---- ENTRIES PROVIDED
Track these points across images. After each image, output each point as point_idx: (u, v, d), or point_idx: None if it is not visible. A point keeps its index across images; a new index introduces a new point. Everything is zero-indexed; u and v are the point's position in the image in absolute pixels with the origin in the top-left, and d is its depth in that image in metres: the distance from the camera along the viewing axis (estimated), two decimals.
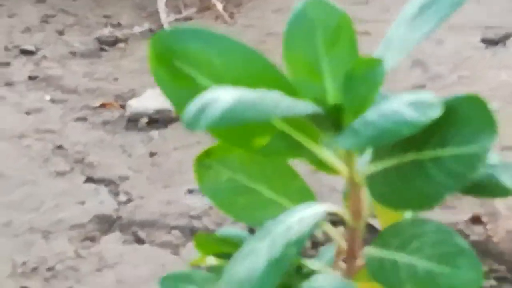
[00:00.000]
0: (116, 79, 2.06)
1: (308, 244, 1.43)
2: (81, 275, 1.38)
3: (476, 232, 1.45)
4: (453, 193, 0.51)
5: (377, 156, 0.53)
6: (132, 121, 1.87)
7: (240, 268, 0.52)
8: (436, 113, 0.48)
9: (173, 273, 0.72)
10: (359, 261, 0.62)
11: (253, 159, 0.62)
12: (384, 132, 0.48)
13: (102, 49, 2.22)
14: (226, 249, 0.64)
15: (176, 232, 1.49)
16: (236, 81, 0.53)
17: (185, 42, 0.55)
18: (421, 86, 1.93)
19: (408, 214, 0.64)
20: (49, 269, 1.39)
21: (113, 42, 2.24)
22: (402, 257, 0.54)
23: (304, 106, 0.49)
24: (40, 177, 1.65)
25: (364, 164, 0.55)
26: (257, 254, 0.52)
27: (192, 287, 0.70)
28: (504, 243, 1.42)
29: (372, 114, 0.49)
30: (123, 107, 1.92)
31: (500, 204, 1.51)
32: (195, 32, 0.55)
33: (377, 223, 0.66)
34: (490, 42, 2.16)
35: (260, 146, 0.55)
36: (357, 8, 2.27)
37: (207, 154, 0.62)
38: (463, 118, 0.50)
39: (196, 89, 0.54)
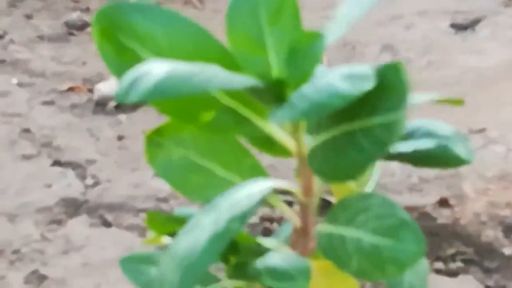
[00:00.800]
0: (84, 63, 2.05)
1: (275, 226, 1.43)
2: (47, 258, 1.38)
3: (444, 215, 1.46)
4: (377, 160, 0.52)
5: (317, 129, 0.54)
6: (100, 105, 1.86)
7: (183, 242, 0.52)
8: (368, 85, 0.48)
9: (133, 254, 0.71)
10: (314, 238, 0.63)
11: (205, 137, 0.62)
12: (318, 105, 0.48)
13: (70, 34, 2.20)
14: (179, 227, 0.64)
15: (143, 215, 1.49)
16: (179, 56, 0.53)
17: (129, 16, 0.55)
18: None
19: (368, 188, 0.65)
20: (15, 251, 1.39)
21: (82, 27, 2.23)
22: (349, 232, 0.55)
23: (243, 80, 0.49)
24: (7, 160, 1.65)
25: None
26: (201, 229, 0.52)
27: (153, 268, 0.70)
28: (471, 226, 1.43)
29: (308, 88, 0.49)
30: (91, 91, 1.92)
31: (467, 186, 1.52)
32: (139, 6, 0.55)
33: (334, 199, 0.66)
34: (459, 27, 2.16)
35: (205, 121, 0.55)
36: None
37: (158, 132, 0.62)
38: (387, 86, 0.50)
39: (139, 63, 0.54)
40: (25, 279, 1.33)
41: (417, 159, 0.60)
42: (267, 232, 1.40)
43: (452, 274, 1.36)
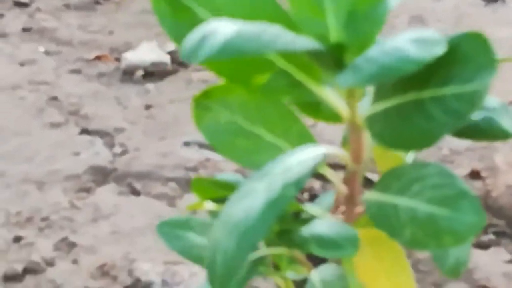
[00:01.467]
0: (111, 32, 2.04)
1: (306, 196, 1.43)
2: (76, 226, 1.38)
3: (475, 187, 1.45)
4: (452, 131, 0.51)
5: (378, 96, 0.53)
6: (128, 74, 1.85)
7: (237, 208, 0.51)
8: (440, 50, 0.47)
9: (170, 219, 0.71)
10: (359, 207, 0.62)
11: (253, 101, 0.61)
12: (387, 69, 0.47)
13: (97, 2, 2.19)
14: (224, 193, 0.63)
15: (172, 184, 1.48)
16: (236, 15, 0.52)
17: None
18: None
19: (408, 158, 0.64)
20: (44, 219, 1.39)
21: None
22: (402, 201, 0.54)
23: (306, 42, 0.48)
24: (35, 128, 1.64)
25: (365, 105, 0.54)
26: (255, 195, 0.51)
27: (190, 232, 0.70)
28: (503, 198, 1.42)
29: (374, 51, 0.48)
30: (118, 60, 1.91)
31: (499, 159, 1.50)
32: None
33: (374, 176, 0.65)
34: None
35: (259, 84, 0.54)
36: None
37: (206, 94, 0.60)
38: (464, 55, 0.49)
39: (196, 22, 0.53)
40: (54, 246, 1.33)
41: (463, 131, 0.59)
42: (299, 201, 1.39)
43: (484, 246, 1.35)
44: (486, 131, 0.58)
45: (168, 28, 0.55)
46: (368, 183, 0.67)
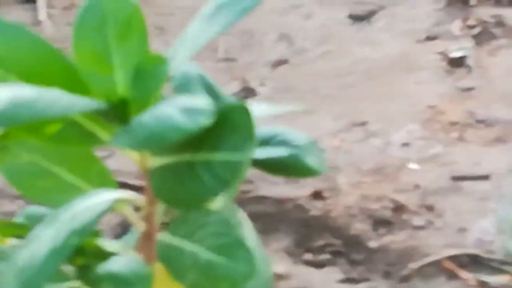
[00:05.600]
0: None
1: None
2: None
3: (317, 207, 1.49)
4: (218, 196, 0.54)
5: (161, 151, 0.55)
6: None
7: (23, 254, 0.53)
8: (206, 121, 0.50)
9: None
10: None
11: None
12: (156, 136, 0.50)
13: None
14: (25, 233, 0.65)
15: None
16: (21, 70, 0.54)
17: None
18: (285, 60, 1.96)
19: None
20: None
21: None
22: (187, 245, 0.57)
23: (85, 102, 0.50)
24: None
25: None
26: (41, 241, 0.53)
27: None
28: (341, 218, 1.47)
29: (147, 117, 0.51)
30: None
31: (342, 180, 1.56)
32: None
33: None
34: (356, 18, 2.20)
35: (51, 134, 0.56)
36: None
37: (4, 136, 0.62)
38: (231, 125, 0.53)
39: None
40: None
41: (270, 166, 0.62)
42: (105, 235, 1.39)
43: (319, 265, 1.40)
44: (293, 167, 0.62)
45: None
46: None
--------
(WHAT IS BEING ASKED) Set down exactly, with no additions, each line from the line that includes "42: (299, 201, 1.39)" to the final line of the entries above; leave pictures out.

(SOLUTION BELOW)
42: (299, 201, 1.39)
43: (484, 246, 1.35)
44: (486, 131, 0.58)
45: (168, 28, 0.55)
46: (368, 183, 0.67)
[00:05.600]
0: None
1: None
2: None
3: (317, 207, 1.49)
4: (218, 196, 0.54)
5: (161, 151, 0.55)
6: None
7: (23, 254, 0.53)
8: (206, 121, 0.50)
9: None
10: None
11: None
12: (156, 136, 0.50)
13: None
14: (25, 233, 0.65)
15: None
16: (21, 70, 0.54)
17: None
18: (285, 60, 1.96)
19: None
20: None
21: None
22: (187, 245, 0.57)
23: (85, 102, 0.50)
24: None
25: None
26: (41, 241, 0.53)
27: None
28: (341, 218, 1.47)
29: (147, 117, 0.51)
30: None
31: (342, 180, 1.56)
32: None
33: None
34: (356, 18, 2.20)
35: (51, 134, 0.56)
36: None
37: (4, 136, 0.62)
38: (231, 125, 0.53)
39: None
40: None
41: (270, 166, 0.62)
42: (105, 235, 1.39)
43: (319, 265, 1.40)
44: (293, 167, 0.62)
45: None
46: None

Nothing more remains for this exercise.